▶ [TASK STATEMENT]:
Turn the lines below into a numbered list, omitting any blank lines.

(Records from a dataset)
────
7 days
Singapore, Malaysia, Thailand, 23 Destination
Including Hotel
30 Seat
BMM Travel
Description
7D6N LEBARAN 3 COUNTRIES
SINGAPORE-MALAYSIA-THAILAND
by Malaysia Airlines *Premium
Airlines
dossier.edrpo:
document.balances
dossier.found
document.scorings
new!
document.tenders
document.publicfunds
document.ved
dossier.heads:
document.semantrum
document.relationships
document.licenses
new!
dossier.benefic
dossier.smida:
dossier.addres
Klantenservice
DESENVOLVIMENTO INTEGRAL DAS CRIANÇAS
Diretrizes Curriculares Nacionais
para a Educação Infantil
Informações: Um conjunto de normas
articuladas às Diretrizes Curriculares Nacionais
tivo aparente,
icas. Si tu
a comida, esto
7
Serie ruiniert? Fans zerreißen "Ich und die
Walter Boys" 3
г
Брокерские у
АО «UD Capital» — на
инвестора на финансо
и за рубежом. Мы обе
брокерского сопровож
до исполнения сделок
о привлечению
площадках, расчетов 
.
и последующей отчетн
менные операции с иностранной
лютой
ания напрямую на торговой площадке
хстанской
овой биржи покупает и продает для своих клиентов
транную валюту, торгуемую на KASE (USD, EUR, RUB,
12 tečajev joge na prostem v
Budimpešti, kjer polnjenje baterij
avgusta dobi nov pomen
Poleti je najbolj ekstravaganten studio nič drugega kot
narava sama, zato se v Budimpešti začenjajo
────
▶ [THE COMPLETED TASK]:
1. 7 days
2. Singapore, Malaysia, Thailand, 23 Destination
3. Including Hotel
4. 30 Seat
5. BMM Travel
6. Description
7. 7D6N LEBARAN 3 COUNTRIES
8. SINGAPORE-MALAYSIA-THAILAND
9. by Malaysia Airlines *Premium
10. Airlines
11. dossier.edrpo:
12. document.balances
13. dossier.found
14. document.scorings
15. new!
16. document.tenders
17. document.publicfunds
18. document.ved
19. dossier.heads:
20. document.semantrum
21. document.relationships
22. document.licenses
23. new!
24. dossier.benefic
25. dossier.smida:
26. dossier.addres
27. Klantenservice
28. DESENVOLVIMENTO INTEGRAL DAS CRIANÇAS
29. Diretrizes Curriculares Nacionais
30. para a Educação Infantil
31. Informações: Um conjunto de normas
32. articuladas às Diretrizes Curriculares Nacionais
33. tivo aparente,
34. icas. Si tu
35. a comida, esto
36. 7
37. Serie ruiniert? Fans zerreißen "Ich und die
38. Walter Boys" 3
39. г
40. Брокерские у
41. АО «UD Capital» — на
42. инвестора на финансо
43. и за рубежом. Мы обе
44. брокерского сопровож
45. до исполнения сделок
46. о привлечению
47. площадках, расчетов 
48. .
49. и последующей отчетн
50. менные операции с иностранной
51. лютой
52. ания напрямую на торговой площадке
53. хстанской
54. овой биржи покупает и продает для своих клиентов
55. транную валюту, торгуемую на KASE (USD, EUR, RUB,
56. 12 tečajev joge na prostem v
57. Budimpešti, kjer polnjenje baterij
58. avgusta dobi nov pomen
59. Poleti je najbolj ekstravaganten studio nič drugega kot
60. narava sama, zato se v Budimpešti začenjajo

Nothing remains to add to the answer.